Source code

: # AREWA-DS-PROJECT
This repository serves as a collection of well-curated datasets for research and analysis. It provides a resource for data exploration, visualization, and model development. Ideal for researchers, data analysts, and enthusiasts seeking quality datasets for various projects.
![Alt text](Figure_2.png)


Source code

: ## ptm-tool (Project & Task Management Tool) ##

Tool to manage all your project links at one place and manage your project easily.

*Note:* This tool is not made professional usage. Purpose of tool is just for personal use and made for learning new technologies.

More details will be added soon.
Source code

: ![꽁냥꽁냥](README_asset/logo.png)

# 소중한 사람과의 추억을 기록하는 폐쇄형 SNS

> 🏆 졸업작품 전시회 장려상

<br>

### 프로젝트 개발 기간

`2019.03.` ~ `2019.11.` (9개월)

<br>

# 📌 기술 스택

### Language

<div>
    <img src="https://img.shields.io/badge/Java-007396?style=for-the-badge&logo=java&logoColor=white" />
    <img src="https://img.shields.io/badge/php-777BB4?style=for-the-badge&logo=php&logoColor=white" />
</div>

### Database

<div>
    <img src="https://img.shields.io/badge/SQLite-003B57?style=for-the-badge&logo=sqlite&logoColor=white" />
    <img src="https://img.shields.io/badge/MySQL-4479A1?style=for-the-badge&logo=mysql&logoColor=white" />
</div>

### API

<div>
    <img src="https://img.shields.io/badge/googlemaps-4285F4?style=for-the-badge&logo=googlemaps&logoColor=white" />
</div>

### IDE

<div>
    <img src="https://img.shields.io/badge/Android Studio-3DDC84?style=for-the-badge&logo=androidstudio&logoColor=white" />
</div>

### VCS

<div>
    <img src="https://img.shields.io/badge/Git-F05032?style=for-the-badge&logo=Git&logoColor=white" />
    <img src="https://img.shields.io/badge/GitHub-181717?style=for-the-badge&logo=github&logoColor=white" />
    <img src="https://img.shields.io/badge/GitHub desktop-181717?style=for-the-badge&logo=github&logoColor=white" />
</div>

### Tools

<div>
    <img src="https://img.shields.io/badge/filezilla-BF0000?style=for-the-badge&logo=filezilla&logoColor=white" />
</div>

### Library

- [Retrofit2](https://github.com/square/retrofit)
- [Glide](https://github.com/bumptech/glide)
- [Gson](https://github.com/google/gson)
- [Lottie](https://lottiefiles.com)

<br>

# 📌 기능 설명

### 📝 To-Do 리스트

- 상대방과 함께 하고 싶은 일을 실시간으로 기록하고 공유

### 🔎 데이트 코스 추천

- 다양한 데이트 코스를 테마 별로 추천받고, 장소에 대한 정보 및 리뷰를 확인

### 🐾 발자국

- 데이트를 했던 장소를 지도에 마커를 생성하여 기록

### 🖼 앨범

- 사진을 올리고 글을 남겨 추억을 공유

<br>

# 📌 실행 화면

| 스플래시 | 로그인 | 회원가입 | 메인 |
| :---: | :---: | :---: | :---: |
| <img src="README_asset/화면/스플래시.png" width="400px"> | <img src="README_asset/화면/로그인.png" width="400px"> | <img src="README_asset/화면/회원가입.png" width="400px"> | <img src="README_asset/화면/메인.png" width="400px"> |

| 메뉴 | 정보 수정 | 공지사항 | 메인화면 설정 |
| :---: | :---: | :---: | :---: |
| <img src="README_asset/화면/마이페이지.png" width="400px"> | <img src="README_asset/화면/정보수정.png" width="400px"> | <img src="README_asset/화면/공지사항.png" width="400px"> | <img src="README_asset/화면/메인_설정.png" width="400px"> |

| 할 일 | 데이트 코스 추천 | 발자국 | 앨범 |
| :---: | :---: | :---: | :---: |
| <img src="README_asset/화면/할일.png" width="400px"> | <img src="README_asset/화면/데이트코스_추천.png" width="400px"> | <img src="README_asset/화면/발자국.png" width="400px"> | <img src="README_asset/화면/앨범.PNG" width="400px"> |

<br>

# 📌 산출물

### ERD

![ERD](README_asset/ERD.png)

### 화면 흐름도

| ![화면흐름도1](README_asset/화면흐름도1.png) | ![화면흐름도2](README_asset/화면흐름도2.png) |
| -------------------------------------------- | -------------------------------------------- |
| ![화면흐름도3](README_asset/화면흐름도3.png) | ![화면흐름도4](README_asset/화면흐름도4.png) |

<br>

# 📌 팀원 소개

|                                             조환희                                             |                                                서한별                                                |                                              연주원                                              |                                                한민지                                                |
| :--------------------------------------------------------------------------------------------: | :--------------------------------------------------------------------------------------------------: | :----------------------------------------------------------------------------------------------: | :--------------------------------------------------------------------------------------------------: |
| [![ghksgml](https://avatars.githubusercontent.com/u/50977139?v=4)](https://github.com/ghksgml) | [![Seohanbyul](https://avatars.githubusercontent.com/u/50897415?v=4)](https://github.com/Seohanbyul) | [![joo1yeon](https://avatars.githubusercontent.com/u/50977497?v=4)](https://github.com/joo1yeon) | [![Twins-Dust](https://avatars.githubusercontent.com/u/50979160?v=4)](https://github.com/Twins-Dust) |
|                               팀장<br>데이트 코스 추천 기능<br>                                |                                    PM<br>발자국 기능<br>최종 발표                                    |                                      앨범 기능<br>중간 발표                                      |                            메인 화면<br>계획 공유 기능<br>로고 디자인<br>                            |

--------

PROBLEM REQUIREMENTS: Pull every line containing "공지사항" out of the data above.

REPLY TO THE EXERCISE:
| 메뉴 | 정보 수정 | 공지사항 | 메인화면 설정 |
| <img src="README_asset/화면/마이페이지.png" width="400px"> | <img src="README_asset/화면/정보수정.png" width="400px"> | <img src="README_asset/화면/공지사항.png" width="400px"> | <img src="README_asset/화면/메인_설정.png" width="400px"> |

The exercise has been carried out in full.